Almost a decade ago Bill Clinton and Al Gore ordered the federal government to begin communicating with Americans in plain English. All government documents created after Oct. 1, 1998, had to use easy words and short sentences, plus pronouns like you and the active voice. Agencies were given three years to rewrite all their old documents in plain English as well.
If my recent struggle with IRS Form 1040 is any example, that directive, like the Clinton administration’s other attempts to reinvent government, institute universal health care, decriminalize military homosexuality, or get anything done at all, failed miserably. Perhaps it was the Republican Congress, not the English language, that tripped them up, but then again, Clinton wasn’t even sure what the meaning of a simple word like “is” is.
Now Los Angeles County has jumped aboard the “plain language” bandwagon, spending over $200,000 on a computer program to make its documents easier to read. But the LA initiative, like its federal predecessor, is doomed to fail.
Most writers, except for the occasional avant garde poet, want to be understood. Even government officials see the advantage of clarity, so long as they’re not testifying before a grand jury. The problem is that clarity is dependent on context. It can’t be produced by a formula taken from a plain English handbook. Even the federal government acknowledges this: “No one technique defines plain language. Rather, plain language is defined by results.” Kind of like Potter Stewart’s comment on pornography: “I shall not today attempt further to define the kinds of material I understand to be embraced within that shorthand description . . . but I know it when I see it.” Of course the Supreme Court, in 1964, had yet to embrace plain English.
But that’s O.K., because even the four keystones of plain English don’t guarantee comprehension. Using simple, everyday words may sound like a recipe for clarity. But in the 1930’s, the philosopher C. K. Ogden put together a set of 850 words -- he called them Basic English-- which could express just about anything. Basic English never caught on, because few philosophers can get by on 850 words, and even ordinary readers with average vocabularies of forty to eighty thousand words (the actual number depends on what the word word means) need more words to keep their interest from flagging.
Short sentences don’t work either, because, despite the fact that Pascal once apologized for a long letter by saying, “I only made this longer because I didn’t have the time to make it shorter,” no one can really agree on when a sentence is short enough. Is a six word sentence ideal? Two words? One? Less than one? Uh . . . .
As for pronouns, it’s impossible to write without them. And while most people agree that the active voice is better than the passive, few people even know what the passive voice is (many people confuse it with the past tense).
Don’t get me wrong. I do think that many texts can be improved. Anyone who’s read the tax code knows just what I mean. But what makes a text simple, clear, or readable is not something you can necessarily predict. Instead, clarity seems to come from fitting what a writer says to what a reader needs to know, in a manner the reader finds accessible, using a form the reader won’t find objectionable. Not an easy task, considering that readers will seldom agree on much.

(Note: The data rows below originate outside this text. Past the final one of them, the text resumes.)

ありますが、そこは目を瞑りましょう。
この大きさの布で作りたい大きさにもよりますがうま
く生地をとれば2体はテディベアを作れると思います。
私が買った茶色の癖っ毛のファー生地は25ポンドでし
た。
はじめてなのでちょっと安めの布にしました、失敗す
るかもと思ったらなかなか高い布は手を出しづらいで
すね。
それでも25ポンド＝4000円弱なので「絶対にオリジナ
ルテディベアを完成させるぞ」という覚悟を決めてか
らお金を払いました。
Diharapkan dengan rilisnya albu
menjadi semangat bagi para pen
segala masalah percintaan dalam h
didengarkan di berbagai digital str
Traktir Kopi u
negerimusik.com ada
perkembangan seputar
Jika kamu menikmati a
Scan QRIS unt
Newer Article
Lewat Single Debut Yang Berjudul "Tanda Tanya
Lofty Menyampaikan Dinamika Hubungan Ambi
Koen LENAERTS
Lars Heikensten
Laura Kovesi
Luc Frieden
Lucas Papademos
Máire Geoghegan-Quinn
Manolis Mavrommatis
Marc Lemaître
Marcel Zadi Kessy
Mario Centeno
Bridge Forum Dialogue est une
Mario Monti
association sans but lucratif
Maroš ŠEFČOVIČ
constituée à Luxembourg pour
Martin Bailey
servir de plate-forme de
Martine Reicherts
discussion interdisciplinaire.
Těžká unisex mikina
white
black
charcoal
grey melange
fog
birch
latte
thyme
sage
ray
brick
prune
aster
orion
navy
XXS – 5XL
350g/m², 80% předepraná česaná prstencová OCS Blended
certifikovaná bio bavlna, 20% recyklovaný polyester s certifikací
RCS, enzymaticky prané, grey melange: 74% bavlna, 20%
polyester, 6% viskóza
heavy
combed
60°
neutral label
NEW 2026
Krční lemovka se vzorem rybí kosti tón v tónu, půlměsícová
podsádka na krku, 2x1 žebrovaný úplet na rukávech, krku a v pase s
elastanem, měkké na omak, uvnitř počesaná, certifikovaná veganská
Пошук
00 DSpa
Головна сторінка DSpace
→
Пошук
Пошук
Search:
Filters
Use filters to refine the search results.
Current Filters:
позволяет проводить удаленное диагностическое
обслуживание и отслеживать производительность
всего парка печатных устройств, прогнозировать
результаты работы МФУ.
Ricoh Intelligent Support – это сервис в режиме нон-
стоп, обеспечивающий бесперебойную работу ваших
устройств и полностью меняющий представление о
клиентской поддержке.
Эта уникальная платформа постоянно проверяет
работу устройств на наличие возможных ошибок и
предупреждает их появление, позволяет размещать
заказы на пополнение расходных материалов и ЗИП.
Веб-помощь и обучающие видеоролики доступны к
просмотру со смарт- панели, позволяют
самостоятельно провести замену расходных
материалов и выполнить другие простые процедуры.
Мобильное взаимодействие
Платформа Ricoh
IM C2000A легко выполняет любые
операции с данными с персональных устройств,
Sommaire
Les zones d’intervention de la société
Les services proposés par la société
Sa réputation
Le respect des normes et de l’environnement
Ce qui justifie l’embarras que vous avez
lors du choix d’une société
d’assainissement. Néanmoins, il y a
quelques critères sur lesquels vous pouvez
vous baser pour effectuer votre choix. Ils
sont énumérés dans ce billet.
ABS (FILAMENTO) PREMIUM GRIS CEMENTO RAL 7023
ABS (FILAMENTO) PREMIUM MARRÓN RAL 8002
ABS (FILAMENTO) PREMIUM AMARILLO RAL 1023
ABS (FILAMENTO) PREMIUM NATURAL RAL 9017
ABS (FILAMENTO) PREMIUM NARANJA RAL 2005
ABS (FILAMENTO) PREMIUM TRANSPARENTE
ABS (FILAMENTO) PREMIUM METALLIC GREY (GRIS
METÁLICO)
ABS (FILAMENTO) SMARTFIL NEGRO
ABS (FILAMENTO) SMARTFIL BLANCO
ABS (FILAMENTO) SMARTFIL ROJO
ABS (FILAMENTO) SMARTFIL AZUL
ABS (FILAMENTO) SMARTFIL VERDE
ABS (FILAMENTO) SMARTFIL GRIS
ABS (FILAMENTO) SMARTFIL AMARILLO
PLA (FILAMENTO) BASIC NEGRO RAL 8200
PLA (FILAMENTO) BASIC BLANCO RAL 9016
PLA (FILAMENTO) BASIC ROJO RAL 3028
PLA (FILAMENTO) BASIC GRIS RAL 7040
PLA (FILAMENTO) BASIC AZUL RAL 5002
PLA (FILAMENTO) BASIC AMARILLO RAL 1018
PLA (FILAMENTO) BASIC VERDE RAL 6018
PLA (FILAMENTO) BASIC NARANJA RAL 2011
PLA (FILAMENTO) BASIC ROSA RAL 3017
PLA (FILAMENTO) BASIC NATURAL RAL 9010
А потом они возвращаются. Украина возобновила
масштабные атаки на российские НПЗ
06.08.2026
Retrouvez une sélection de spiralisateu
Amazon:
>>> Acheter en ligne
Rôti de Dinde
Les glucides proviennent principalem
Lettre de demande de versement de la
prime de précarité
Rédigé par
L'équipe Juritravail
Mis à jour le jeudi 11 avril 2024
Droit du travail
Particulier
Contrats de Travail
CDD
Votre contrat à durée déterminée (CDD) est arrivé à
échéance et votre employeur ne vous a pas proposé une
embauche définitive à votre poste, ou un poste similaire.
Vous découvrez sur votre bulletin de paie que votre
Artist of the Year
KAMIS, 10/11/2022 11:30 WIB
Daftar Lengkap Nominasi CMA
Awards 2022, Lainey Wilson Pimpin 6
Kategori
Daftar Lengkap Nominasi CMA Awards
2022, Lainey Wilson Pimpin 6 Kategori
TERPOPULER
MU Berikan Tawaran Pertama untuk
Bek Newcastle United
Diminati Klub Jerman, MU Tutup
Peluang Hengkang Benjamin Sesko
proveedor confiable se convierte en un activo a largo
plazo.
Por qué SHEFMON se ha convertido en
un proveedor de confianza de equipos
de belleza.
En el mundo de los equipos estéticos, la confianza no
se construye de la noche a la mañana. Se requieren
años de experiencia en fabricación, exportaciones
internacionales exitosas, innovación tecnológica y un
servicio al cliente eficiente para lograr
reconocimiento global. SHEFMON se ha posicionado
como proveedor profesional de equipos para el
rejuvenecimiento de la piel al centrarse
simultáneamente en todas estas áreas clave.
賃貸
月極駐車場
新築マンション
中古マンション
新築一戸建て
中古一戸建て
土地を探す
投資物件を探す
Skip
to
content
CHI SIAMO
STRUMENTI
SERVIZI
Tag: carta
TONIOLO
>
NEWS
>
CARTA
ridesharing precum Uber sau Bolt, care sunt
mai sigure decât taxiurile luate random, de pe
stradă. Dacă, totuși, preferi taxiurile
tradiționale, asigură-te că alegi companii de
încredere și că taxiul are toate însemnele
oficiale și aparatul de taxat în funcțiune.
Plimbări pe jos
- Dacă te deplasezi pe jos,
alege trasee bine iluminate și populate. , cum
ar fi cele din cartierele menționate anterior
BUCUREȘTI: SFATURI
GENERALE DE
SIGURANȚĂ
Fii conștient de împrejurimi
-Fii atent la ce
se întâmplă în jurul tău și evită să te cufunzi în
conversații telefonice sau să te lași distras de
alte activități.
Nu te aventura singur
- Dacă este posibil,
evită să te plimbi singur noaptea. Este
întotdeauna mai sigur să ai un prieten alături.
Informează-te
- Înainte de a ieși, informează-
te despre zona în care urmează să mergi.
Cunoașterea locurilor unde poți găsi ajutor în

The writer’s job is not to be simple or complex, not to follow a formula or diverge from it. The writer’s job, in plain English, is to keep the reader reading. Unfortunately, there’s no simple way to do that, no formula of the just-add-water variety that guarantees perfect prose every time. Maybe in some ideal world where the meaning of is is simple, you can optimize a text. But you can never optimize your readers. That’s why we need lawyers, and literary critics -- and even they can't agree on the meaning of the texts they study.
There’s very little information on the LA plain language order, because the Los Angeles Times apparently didn’t have enough time to write much about it. And I wouldn’t wait to read the manual that comes with LA's plain English editing software to find out more. If you’ve ever read a software manual, you know what I mean. But Bill Clinton’s ten-year-old plain language order ends with a telling reminder that government is slow to change: “This memorandum does not confer any right or benefit enforceable by law against the United States or its representatives.”
That sounds to me like a piece of impenetrable government gobbledygook, plain and simple. I’m no lawyer, but what the disclaimer means, I think, is that despite the fact that the President ordered government workers to use plain English, no one can actually expect the government to use plain English, and more important, no one can sue the government for not being clear. Considering the government’s capacity to be unclear, that’s probably a good thing. It also suggests that reinventing government, a subject that generates much talk and little action, may prove to be easier than reinventing English.